Labour Market Regulation Webinar Series

The Webinar Series enables participants in South African labour market debates to deepen their knowledge on contemporary debates from around the world on regulatory responses to the changing nature of work and the persistence of inequality and insecurity in the world of work.

The Series is facilitated by Prof Paul Benjamin, Extraordinary Professor of Law, University of the Western Cape and Director, Cheadle Thompson and Haysom Inc.

E6. A Tribute to Myrtle Witbooi – Giving Effect to Labour Rights for Domestic Workers

Speaker: Adelle Blackett – Prof. of Law at McGill University, Canada Research Chair in Transnational Labour Law and Development, Centrow Associate. Prof. Blackett served as the lead International Labour Organization (ILO) expert in a treaty-making process for Convention 189 on decent work for domestic workers, and preparing a draft Haitian labour code. Respondent: Kelebogile Khounou – Researcher: Socio-Economic Rights Institute (SERI). Ms Khounou’s Masters research was based on domestic workers’ engagement with everyday life, their social networks and the building of their political subjectivities. Ms Khounou has worked intensely on the campaign for inclusion of domestic workers under COIDA.

E5. How can bargaining rights be extended to non-employees? The European experience

Speaker: Prof Edoardo Ales, Professor of Labour Law and Industrial Relations, University of Naples and Extraordinary Professor, UWC ‘ILO standards and the right to collective bargaining for self-employed workers in the EU: lessons for South Africa?’ Respondent: Mario Jacobs, Researcher and Programme Convenor Labour, Development and Governance Research Unit (LDG), University of Cape Town and former trade union official with more than 20 years’ experience

E4. TUMSA Trade Union for Musicians of South Africa

Founded 17 May 2018, TUMSA – Trade Union for Musicians of South Africa – established its National Head Office in Cape Town, South Africa. TUMSA regards itself as an authentic and representative Trade Union. TUMSA members are employees and self-employed workers who are dependent on music for their primary source of income. Gabi Le Roux is the General Secretary for TUMSA.

E3. Miriam Cherry 'California's "Gig Battles": Technology and trends in the US labour market'

Prof Miriam Cherry has been on the faculty or visited at a number of law schools, including the University of Georgia, University of the Pacific – McGeorge School of Law, and Cumberland School of Law. In 2008, she was elected a member of the American Law Institute. Currently she is Co-Director of the William C. Wefel Center for Employment Law and Associate Dean for Research and Engagement at St Louis University School of Law. Her research is interdisciplinary, focusing on the intersection of technology and globalisation with business, contract, and employment law topics. In her recent work, she analyses crowdfunding, markets for corporate social responsibility, virtual work, and social entrepreneurship. Her publications have appeared in the North western Law Review, Minnesota Law Review, Washington Law Review, Illinois Law Review, Georgia Law Review, Alabama Law Review, Maryland Law Review, and the Tulane Law Review, among others.
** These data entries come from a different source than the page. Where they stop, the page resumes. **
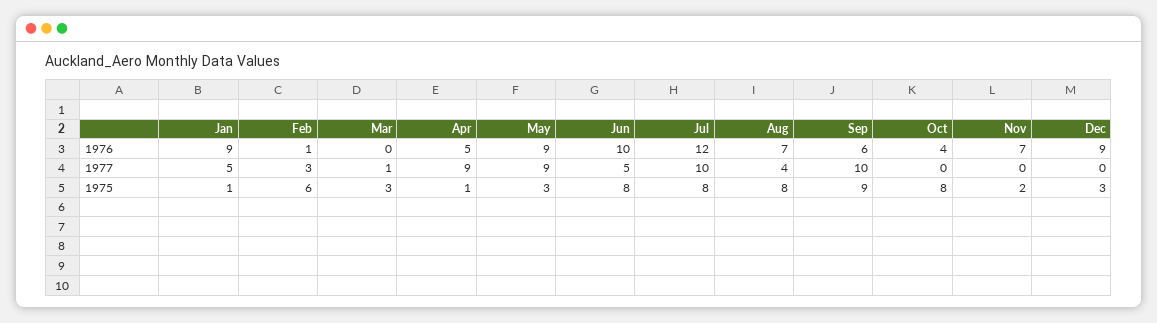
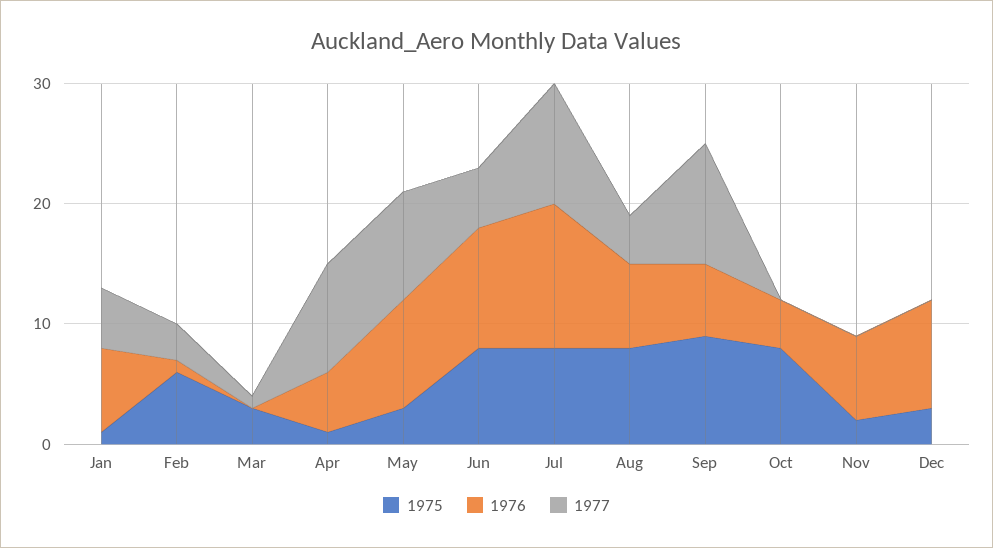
  {
    "1976": {
-     "Jan": 9,
+     "Jan": 7,
      "Feb": 1,
      "Mar": 0,
      "Apr": 5,
      "May": 9,
      "Jun": 10,
      "Jul": 12,
      "Aug": 7,
      "Sep": 6,
      "Oct": 4,
      "Nov": 7,
      "Dec": 9
    },
    "1977": {
      "Jan": 5,
      "Feb": 3,
      "Mar": 1,
      "Apr": 9,
      "May": 9,
      "Jun": 5,
      "Jul": 10,
      "Aug": 4,
      "Sep": 10,
      "Oct": 0,
      "Nov": 0,
      "Dec": 0
    },
    "1975": {
      "Jan": 1,
      "Feb": 6,
      "Mar": 3,
      "Apr": 1,
      "May": 3,
      "Jun": 8,
      "Jul": 8,
      "Aug": 8,
      "Sep": 9,
      "Oct": 8,
      "Nov": 2,
      "Dec": 3
    }
  }

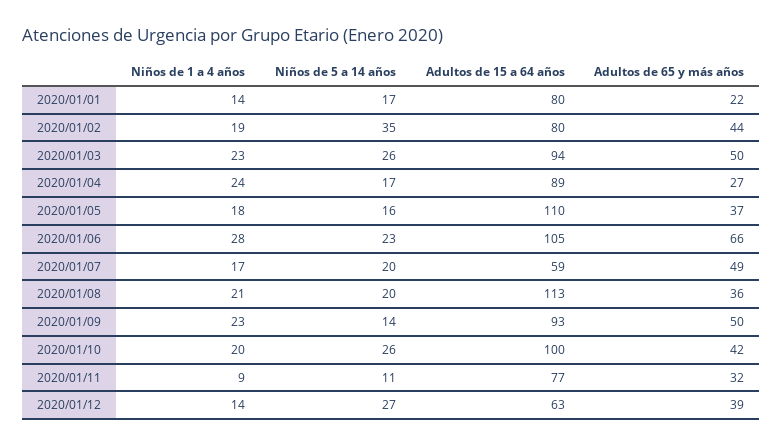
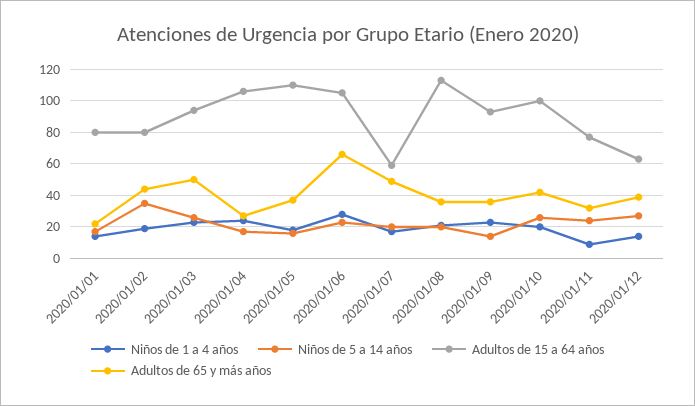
  {
    "Niños de 1 a 4 años": {
      "2020/01/01": 14,
      "2020/01/02": 19,
      "2020/01/03": 23,
      "2020/01/04": 24,
      "2020/01/05": 18,
      "2020/01/06": 28,
      "2020/01/07": 17,
      "2020/01/08": 21,
      "2020/01/09": 23,
      "2020/01/10": 20,
      "2020/01/11": 9,
      "2020/01/12": 14
    },
    "Niños de 5 a 14 años": {
      "2020/01/01": 17,
      "2020/01/02": 35,
      "2020/01/03": 26,
      "2020/01/04": 17,
      "2020/01/05": 16,
      "2020/01/06": 23,
      "2020/01/07": 20,
      "2020/01/08": 20,
      "2020/01/09": 14,
      "2020/01/10": 26,
-     "2020/01/11": 11,
+     "2020/01/11": 25,
      "2020/01/12": 27
    },
    "Adultos de 15 a 64 años": {
      "2020/01/01": 80,
      "2020/01/02": 80,
      "2020/01/03": 94,
-     "2020/01/04": 89,
+     "2020/01/04": 105,
      "2020/01/05": 110,
      "2020/01/06": 105,
      "2020/01/07": 59,
      "2020/01/08": 113,
      "2020/01/09": 93,
      "2020/01/10": 100,
      "2020/01/11": 77,
      "2020/01/12": 63
    },
    "Adultos de 65 y más años": {
      "2020/01/01": 22,
      "2020/01/02": 44,
      "2020/01/03": 50,
      "2020/01/04": 27,
      "2020/01/05": 37,
      "2020/01/06": 66,
      "2020/01/07": 49,
      "2020/01/08": 36,
-     "2020/01/09": 50,
+     "2020/01/09": 35,
      "2020/01/10": 42,
      "2020/01/11": 32,
      "2020/01/12": 39
    }
  }

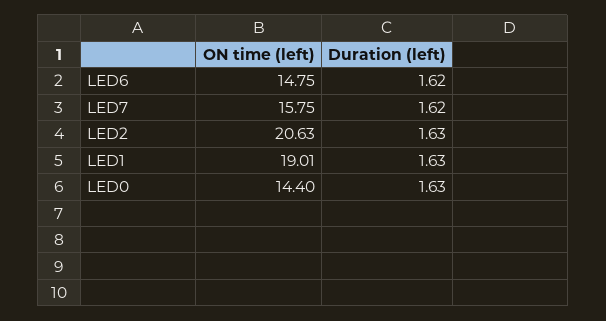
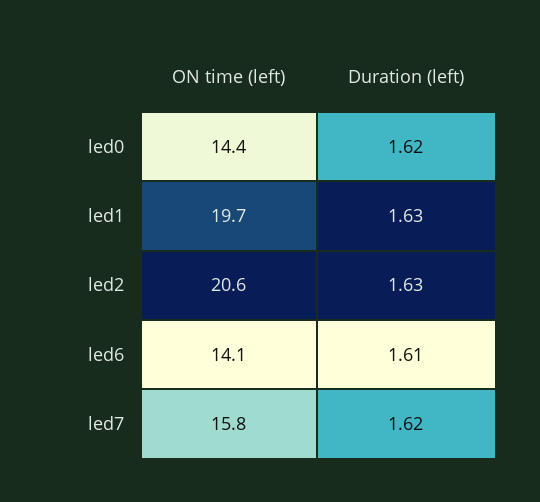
  {
    "ON time (left)": {
-     "LED6": 14.75,
+     "LED6": 14.1,
      "LED7": 15.75,
      "LED2": 20.63,
-     "LED1": 19.01,
+     "LED1": 19.7,
      "LED0": 14.4
    },
    "Duration (left)": {
-     "LED6": 1.62,
+     "LED6": 1.61,
      "LED7": 1.62,
      "LED2": 1.63,
      "LED1": 1.63,
-     "LED0": 1.63
+     "LED0": 1.62
    }
  }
E2. Nicola Countouris 'Current debates on the definition of work & employment in Europe and the EU'

Prof Nicola Countouris is the Director of the Research Department at the European Trade Union Institute (ETUI) in Brussels and a Professor in Labour Law and European Law at the Faculty of Laws of University College London (UCL). He is a prolific author having written or co-written some 55 publications, including the definitive work “The Legal Construction of Personal Work Relations” co-authored with Mark Freedland (who was Nicola’s PhD supervisor) and published by Oxford University Press in 2011. He has acted as an independent expert for the International Labour Office, the ETUC, and on a number of European Commission funded projects. Nicola’s role at the ETUI, an independent research and training centre of the European Trade Union Confederation (ETUC), places him at the cutting-edge of regulatory debates aimed at strengthening the social dimension of the European Union.

E1. Lord John Hendy 'The UK Status of Workers Bill, 2021 and the abolition of insecure work'

Lord (John) Hendy QC is one of the UK’s most prominent industrial relations and employment law barristers and the Chair of the London-based Institute of Employment Rights (IER). John, who practices from Old Square Chambers took silk in 1987, has appeared in most of the UK’s leading collective labour law cases in the last 36 years. In his capacity as a Labour Party-appointee to the House of Lords, he introduced the Status of Workers Bill in May 2021 which aims to abolish insecure work by replacing the UK’s overcomplicated employment status system with a universal status of ‘worker’ which covers all persons who are not truly self-employed. The IER points out that the Bill would have the effect that businesses that accord workers full rights are no longer undercut by those that choose to use loopholes in the current system to deny workers their rights. The Bill has gone through three readings in the House of Lords where it has widespread support, excluding the Government, and is now in the House of Commons as a Private Member’s Bill.